> **Reading passage**
# # # #

Bit of a perk for me to sit in on most of the training and beef up my boatiness.

On Tuesday we sailed north to Cape Flattery, where the Hope Vale community will set up camp on the beach over the school holidays. This will be the base for a whole bunch of activities, including digital storytelling (there is a whole media tent with computer editing facilities), a kayaking trip following a traditional dugout canoe route to Lizard Island, music and dance workshops, basket-weaving, spear-making, turtle and dugong research... and of course sailing!

S
ailing north from Cape Bedford, we had a bumper catch off Low Wooded Isle, a favoured fishing spot of skip's which always provides. Northern bluefin tuna, spotted mackerel and coral trout: five in all. We have since feasted amply on sashimi and barbecued fish, rice and salad.

# # # #

> **Dataset extract**

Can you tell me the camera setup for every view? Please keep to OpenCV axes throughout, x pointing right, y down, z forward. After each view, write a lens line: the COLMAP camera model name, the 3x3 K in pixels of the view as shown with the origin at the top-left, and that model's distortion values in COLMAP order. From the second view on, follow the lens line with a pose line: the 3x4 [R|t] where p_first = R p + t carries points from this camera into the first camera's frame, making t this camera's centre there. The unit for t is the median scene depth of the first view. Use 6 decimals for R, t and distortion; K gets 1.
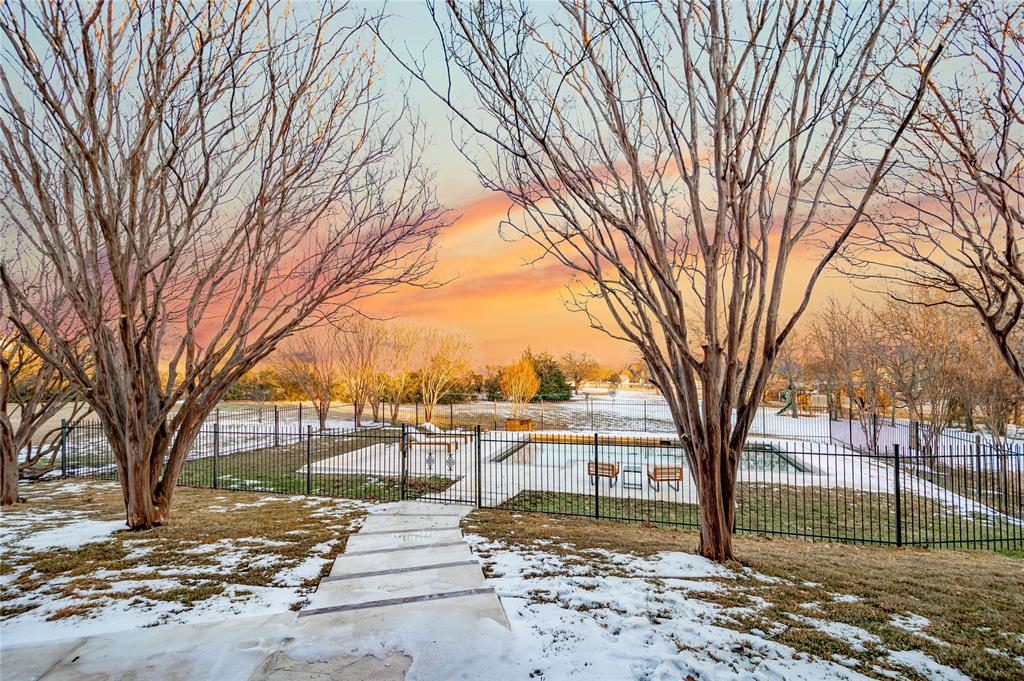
lens RADIAL K [[439.5, 0, 514.3], [0, 439.5, 358.2], [0, 0, 1]] dist [0.006456, -0.000138]
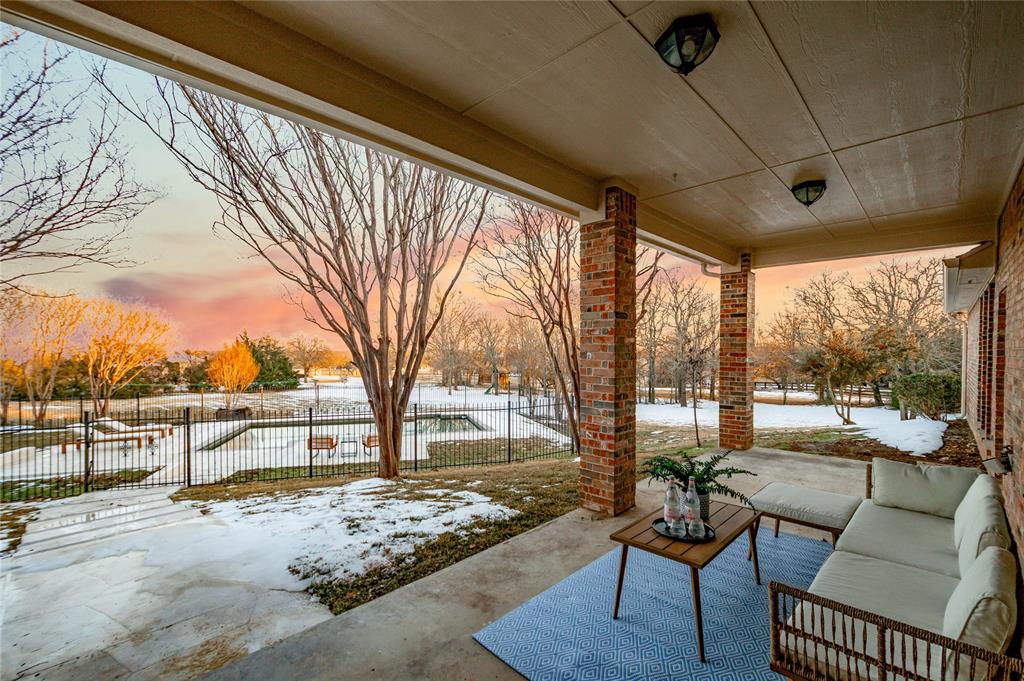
lens RADIAL K [[439.5, 0, 514.3], [0, 439.5, 358.2], [0, 0, 1]] dist [0.006456, -0.000138]
pose [[0.836517, -0.000845, 0.547940, -0.006400], [-0.015542, 0.999560, 0.025268, -0.003009], [-0.547721, -0.029654, 0.836136, -0.285860]]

# # # #

> **Required actions**
• a. According to the sailing account, where will the Hope Vale community set up camp over the school holidays?
• b. Transcribe the sailing account, everything from "On Tuesday we" down to "of course sailing!".
• c. Go on with the sailing account, picking up after its final sentence.

> **Expected results**
• a. On the beach at Cape Flattery.

• b.
On Tuesday we sailed north to Cape Flattery, where the Hope Vale community will set up camp on the beach over the school holidays. This will be the base for a whole bunch of activities, including digital storytelling (there is a whole media tent with computer editing facilities), a kayaking trip following a traditional dugout canoe route to Lizard Island, music and dance workshops, basket-weaving, spear-making, turtle and dugong research... and of course sailing!

• c.
The only food issues so far have been frostbitten greens and fermenting fruit. Since we are quite remote and catering numbers are a bit 'fluid', I've been swallowing my tongue every time I see space appearing in the fridges! Have
also been helping with meal planning for the community camp – up to 120 people for three weeks with only eskies, a simple woodfire grill and gurramah (underground camp oven) to play with. Luckily there is a cook in charge of the camp kitchen (I had been wondering!) and he used to be a chef in the navy.

Today was our first community sail at Flattery, with the marine scientist involving Hope Vale kids in seagrass monitoring activities. Privileged to have a traditional owner aboard. We are learning lots. Many dugongs sighted, one curling up through the water close by the boat.

Will write more soon - my battery's dying!

24 August 2008

potatoship to the camembert moon

Two weeks before departure for Cairns. Less, actually.

From my bolthole in the virtual Antarctic (aka southern Gippsland), I can’t quite grasp the subtropics. My disbelief starts somewhere around my ugg boots. And tapers off around my beanie. T-shirts and shorts sound about as appropriate right now, as, well… flying to the moon in a hollowed-out potato.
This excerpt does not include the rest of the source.